The Franklin Plan Commission has taken a key procedural step toward transforming the aging Orchard View shopping center, voting Thursday to advance a tax‑increment financing (TIF) district that would help bankroll a roughly $83 million mixed‑use project at the southeast corner of S. 76th Street and W. Rawson Avenue. Developer Land By Label is pitching a full strip‑mall teardown in favor of apartments stacked over street‑level commercial space. Commissioners, however, spent significant time grilling staff and the developer on whether the site truly meets Wisconsin’s legal threshold for “blight,” a prerequisite for using TIF in many redevelopment deals. The vote does not authorize any public funding but sends the proposal to the Common Council for more public scrutiny and formal decisions.
Plan commission moves the TIF forward
According to the Milwaukee Journal Sentinel, commissioners backed a resolution that kicks off the official TIF creation process. That step opens the door to the state‑required public notices and financial analysis, but it stops short of any commitment of city money. As reported there, the move essentially sets the table for the next phase: public hearings and detailed number‑crunching under state law before anyone signs off on a subsidy package.
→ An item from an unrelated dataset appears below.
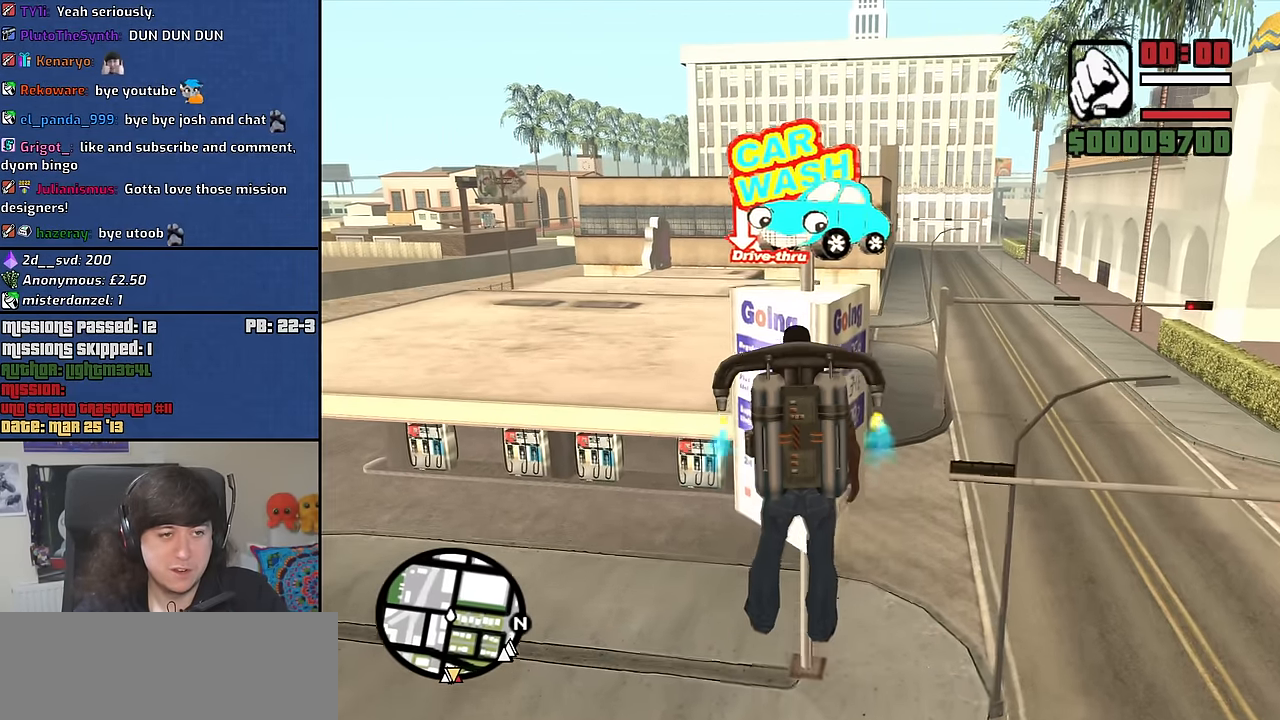
{"keys": [], "mouse": [], "events": []}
Developer's plan: Poth's General
Land By Label brands the proposal as “Poth's General,” describing the Orchard View property as a roughly 25‑acre site at SEC 76th & Rawson slated for apartments above ground‑floor commercial space. In the developer’s own materials, the project is cast as a town‑center‑style reboot of the aging shopping center. Exact apartment counts, commercial square footage and other fine‑grained details are expected later when formal development plans land at City Hall.
Why TIF is contested
On the dais, much of the friction centered on whether the property actually qualifies as “blighted” under state rules, a label that can make or break a city’s ability to deploy TIF for redevelopment. Under Wis. Stat. § 66.1105, officials must show that the area is blighted or that the project is unlikely to happen without public assistance. The law also mandates independent financial analyses, formal notice to affected taxing jurisdictions and a joint‑review process before any new district gets off the ground.
Legal stakes and tax impacts
If Franklin ultimately creates the district, any new taxable value generated within its boundaries would be captured to pay back project costs instead of flowing immediately to the school district, county and other taxing bodies. That structure is standard TIF mechanics and a frequent flashpoint in local budget debates. Critics who believe the site fails the legal test or that TIF is being stretched too far can ask a court to review the city’s actions, and both the joint review board and state officials have formal oversight roles in evaluating the proposal.
What comes next
The Journal Sentinel reports that the commission’s vote now hands the file to the Common Council, triggering a fresh round of public hearings where residents, the school district and other stakeholders can weigh in before any TIF dollars are approved. City leaders have not yet set a formal timeline for council deliberations or for when construction might begin.